Un organisme national, indépendant du gouvernement : l’INSEE serait chargée de renseigner les critères des grands électeurs, et sélectionner ceux à qui on proposerait un siège au CESE. Chacun des désignés serait bien sûr libre d’accepter ou non et progressivement la sélection serait orientée pour que chaque nouvel entrant améliore la diversité des membres de cette assemblée.
On obtiendrait donc trois assemblées légitimes, démocratiquement représentatives : l’Assemblée Nationale, élue au suffrage universel direct, le Sénat, « sages » de la république, et le CESE, tiré au sort, réellement représentatif de la population et des territoires, sans référence partisane.
On peut supposer que le nouveau CESE ne serait initialement peu saisi par le gouvernement, et encore moins par les parlementaires mais bien plus par auto-saisine ou saisine par pétition. Une sorte de Cour des Comptes à vocation non financière.
Mais justement, la Cour des Comptes, malgré la qualité de son travail reste peu effective pour contraindre les gouvernements à l’efficacité. Comment permettre aux rapports du CESE d’échapper au classement sans suite ?

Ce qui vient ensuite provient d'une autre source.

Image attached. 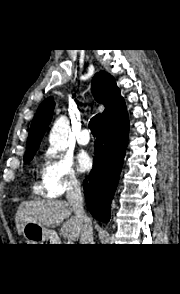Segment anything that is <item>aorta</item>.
I'll use <instances>...</instances> for the list:
<instances>
[{"mask_svg": "<svg viewBox=\"0 0 180 294\" xmlns=\"http://www.w3.org/2000/svg\"><path fill=\"white\" fill-rule=\"evenodd\" d=\"M70 130L69 121L66 117L58 118L50 132L49 142L57 150H64Z\"/></svg>", "mask_w": 180, "mask_h": 294, "instance_id": "obj_1", "label": "aorta"}]
</instances>
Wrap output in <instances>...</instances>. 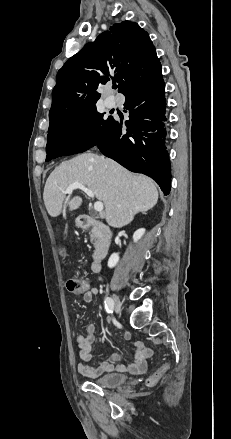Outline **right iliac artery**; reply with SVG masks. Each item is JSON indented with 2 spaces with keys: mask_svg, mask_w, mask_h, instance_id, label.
<instances>
[{
  "mask_svg": "<svg viewBox=\"0 0 231 439\" xmlns=\"http://www.w3.org/2000/svg\"><path fill=\"white\" fill-rule=\"evenodd\" d=\"M104 303H105V309L107 310V312L111 313L113 308H114V302H113L112 298L106 297Z\"/></svg>",
  "mask_w": 231,
  "mask_h": 439,
  "instance_id": "82829eb1",
  "label": "right iliac artery"
}]
</instances>
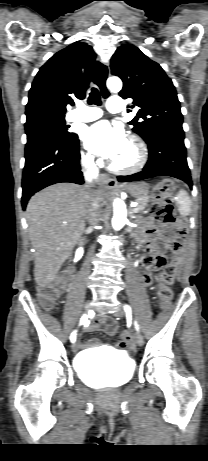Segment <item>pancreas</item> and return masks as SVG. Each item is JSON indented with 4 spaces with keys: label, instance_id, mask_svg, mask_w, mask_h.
I'll use <instances>...</instances> for the list:
<instances>
[{
    "label": "pancreas",
    "instance_id": "obj_1",
    "mask_svg": "<svg viewBox=\"0 0 208 461\" xmlns=\"http://www.w3.org/2000/svg\"><path fill=\"white\" fill-rule=\"evenodd\" d=\"M148 199V196L137 199L138 206L136 208V212L142 211L146 208L148 205Z\"/></svg>",
    "mask_w": 208,
    "mask_h": 461
}]
</instances>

L’article 4 de l’ordonnance N°58-1360 dispose que le Premier Ministre fait connaître chaque année la suite donnée aux avis du CESE. Par ailleurs le CESE peut s’auto-saisir de tout sujet, il est donc possible d’organiser une audition publique régulière du Premier Ministre devant le CESE et tous les français, via les médias (chaînes publiques, Internet,…). Avant ou après les auditions du chef de gouvernement, toute personnalité dont les chefs de groupe parlementaire pourraient être invitées à donner leur point de vue.

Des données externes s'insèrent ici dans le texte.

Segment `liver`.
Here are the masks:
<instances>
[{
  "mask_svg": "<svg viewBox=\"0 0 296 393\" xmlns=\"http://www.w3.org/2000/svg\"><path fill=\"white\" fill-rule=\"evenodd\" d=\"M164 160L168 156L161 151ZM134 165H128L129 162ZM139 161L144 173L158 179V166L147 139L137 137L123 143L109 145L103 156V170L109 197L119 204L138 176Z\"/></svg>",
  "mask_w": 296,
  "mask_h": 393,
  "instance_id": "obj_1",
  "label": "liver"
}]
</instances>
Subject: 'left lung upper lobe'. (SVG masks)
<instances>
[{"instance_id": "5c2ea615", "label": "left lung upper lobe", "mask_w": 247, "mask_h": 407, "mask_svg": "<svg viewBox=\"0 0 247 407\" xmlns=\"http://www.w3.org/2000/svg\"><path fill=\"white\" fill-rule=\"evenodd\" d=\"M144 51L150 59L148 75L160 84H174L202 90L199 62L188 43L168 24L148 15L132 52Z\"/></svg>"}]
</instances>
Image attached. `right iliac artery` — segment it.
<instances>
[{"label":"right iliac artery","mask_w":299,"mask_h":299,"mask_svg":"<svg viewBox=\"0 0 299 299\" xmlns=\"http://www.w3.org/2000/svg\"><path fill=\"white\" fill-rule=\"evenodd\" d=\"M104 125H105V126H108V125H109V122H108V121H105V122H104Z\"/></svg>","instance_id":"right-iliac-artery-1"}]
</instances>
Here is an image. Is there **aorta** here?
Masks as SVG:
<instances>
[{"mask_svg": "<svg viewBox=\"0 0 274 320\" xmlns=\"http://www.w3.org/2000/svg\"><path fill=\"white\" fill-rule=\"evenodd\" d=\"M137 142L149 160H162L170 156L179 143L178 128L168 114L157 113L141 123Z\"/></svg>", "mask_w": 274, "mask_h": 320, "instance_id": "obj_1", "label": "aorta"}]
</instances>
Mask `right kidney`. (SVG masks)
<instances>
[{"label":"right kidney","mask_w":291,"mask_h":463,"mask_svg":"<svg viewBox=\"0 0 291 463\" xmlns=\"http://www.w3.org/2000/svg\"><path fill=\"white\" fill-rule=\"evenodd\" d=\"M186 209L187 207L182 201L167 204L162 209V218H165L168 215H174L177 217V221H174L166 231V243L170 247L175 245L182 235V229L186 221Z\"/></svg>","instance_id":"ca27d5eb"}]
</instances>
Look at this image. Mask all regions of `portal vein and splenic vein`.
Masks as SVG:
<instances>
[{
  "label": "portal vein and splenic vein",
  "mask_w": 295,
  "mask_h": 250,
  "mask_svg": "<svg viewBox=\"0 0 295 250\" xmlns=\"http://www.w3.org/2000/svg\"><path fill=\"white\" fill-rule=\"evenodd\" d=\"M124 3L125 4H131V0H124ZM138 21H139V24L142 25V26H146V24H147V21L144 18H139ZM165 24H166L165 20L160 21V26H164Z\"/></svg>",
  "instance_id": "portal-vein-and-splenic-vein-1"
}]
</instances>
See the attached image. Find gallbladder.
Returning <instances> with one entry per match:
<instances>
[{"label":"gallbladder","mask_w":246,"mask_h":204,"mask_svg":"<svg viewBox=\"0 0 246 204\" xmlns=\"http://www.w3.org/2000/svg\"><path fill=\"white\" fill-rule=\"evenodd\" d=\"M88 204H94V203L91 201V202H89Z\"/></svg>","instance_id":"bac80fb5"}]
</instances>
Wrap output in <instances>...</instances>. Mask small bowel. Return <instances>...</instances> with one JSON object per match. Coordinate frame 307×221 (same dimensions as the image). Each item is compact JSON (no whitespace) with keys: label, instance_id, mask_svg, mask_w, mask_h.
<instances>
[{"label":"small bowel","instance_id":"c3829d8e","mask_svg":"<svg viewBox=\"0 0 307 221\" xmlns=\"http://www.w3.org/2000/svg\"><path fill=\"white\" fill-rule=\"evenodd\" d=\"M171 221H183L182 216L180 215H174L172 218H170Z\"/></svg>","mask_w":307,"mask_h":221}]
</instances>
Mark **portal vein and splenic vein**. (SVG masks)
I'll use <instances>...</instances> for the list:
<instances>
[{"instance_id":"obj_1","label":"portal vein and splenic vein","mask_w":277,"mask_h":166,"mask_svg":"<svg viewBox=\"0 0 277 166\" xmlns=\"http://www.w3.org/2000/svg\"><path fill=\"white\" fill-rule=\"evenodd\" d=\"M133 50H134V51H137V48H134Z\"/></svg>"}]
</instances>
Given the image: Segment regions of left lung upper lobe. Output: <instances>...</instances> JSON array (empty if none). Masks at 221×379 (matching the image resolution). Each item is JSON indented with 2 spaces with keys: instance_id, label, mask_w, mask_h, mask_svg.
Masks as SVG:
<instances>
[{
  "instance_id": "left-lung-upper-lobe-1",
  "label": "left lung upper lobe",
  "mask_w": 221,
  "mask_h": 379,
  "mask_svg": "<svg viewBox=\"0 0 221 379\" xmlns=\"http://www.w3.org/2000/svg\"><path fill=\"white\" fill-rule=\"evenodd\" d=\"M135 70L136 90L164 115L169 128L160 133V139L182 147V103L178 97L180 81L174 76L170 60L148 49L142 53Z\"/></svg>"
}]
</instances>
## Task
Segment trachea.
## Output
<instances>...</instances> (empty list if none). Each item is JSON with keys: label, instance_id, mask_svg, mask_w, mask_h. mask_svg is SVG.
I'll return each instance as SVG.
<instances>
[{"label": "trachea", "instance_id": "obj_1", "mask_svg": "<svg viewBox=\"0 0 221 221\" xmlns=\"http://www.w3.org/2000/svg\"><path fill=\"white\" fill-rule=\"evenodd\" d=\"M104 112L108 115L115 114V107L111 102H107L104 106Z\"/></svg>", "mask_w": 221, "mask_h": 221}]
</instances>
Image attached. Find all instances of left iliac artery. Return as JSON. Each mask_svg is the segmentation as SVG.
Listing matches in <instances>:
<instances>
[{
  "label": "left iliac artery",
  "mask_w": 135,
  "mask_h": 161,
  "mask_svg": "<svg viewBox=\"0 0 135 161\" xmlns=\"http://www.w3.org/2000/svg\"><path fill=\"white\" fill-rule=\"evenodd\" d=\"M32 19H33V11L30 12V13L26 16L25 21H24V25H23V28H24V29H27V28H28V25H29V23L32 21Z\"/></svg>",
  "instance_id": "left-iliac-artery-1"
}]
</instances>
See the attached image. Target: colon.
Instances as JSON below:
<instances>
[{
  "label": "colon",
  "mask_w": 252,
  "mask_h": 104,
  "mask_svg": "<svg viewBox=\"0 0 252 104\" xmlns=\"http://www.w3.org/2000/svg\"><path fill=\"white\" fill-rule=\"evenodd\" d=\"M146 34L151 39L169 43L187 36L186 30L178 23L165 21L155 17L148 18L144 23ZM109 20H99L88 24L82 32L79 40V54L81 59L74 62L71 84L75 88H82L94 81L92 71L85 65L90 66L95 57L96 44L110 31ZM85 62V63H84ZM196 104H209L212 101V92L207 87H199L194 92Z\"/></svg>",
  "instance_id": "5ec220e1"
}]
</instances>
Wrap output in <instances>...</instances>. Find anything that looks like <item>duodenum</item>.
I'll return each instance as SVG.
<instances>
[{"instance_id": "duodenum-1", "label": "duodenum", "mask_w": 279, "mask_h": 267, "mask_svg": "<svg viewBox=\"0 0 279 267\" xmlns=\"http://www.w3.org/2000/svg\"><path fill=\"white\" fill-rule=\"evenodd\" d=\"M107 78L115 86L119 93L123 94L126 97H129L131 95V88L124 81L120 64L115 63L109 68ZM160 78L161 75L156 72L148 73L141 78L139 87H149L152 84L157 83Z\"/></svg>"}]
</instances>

Enfin il serait utile d’aménager l’ordre du jour de l’Assemblée Nationale et du Sénat pour en réserver une partie à tout sujet que le CESE aurait choisi de mettre en avant.
Ces journées seraient l’occasion pour tous les français d’entendre les partis et le gouvernement sur les sujets qui les préoccupent, d’une manière moins contraignante que le référendum populaire.
Le Conseil économique, social et environnemental peut être consulté par le Gouvernement et le Parlement sur tout problème de caractère économique, social ou environnemental. Le Gouvernement peut également le consulter sur les projets de loi de programmation définissant les orientations pluriannuelles des finances publiques. Tout plan ou tout projet de loi de programmation à caractère économique, social ou environnemental lui est soumis pour avis.
Article 70 de la Constitution Tweet
Reconnecter la gouvernance de la France avec ses territoires
Diverses mesures de limitation du nombre et de la durée des mandats de représentation politique sont en place ou envisagés pour réduire la distance entre les dirigeants et les citoyens. La modernisation de la composition de la troisième assemblée de la République me paraît de nature à assurer une meilleure représentativité des territoires et de redonner la voix aux citoyens ordinaires, certes élus mais qui pour la majorité d’entre eux ne font pas de la politique une profession exclusive.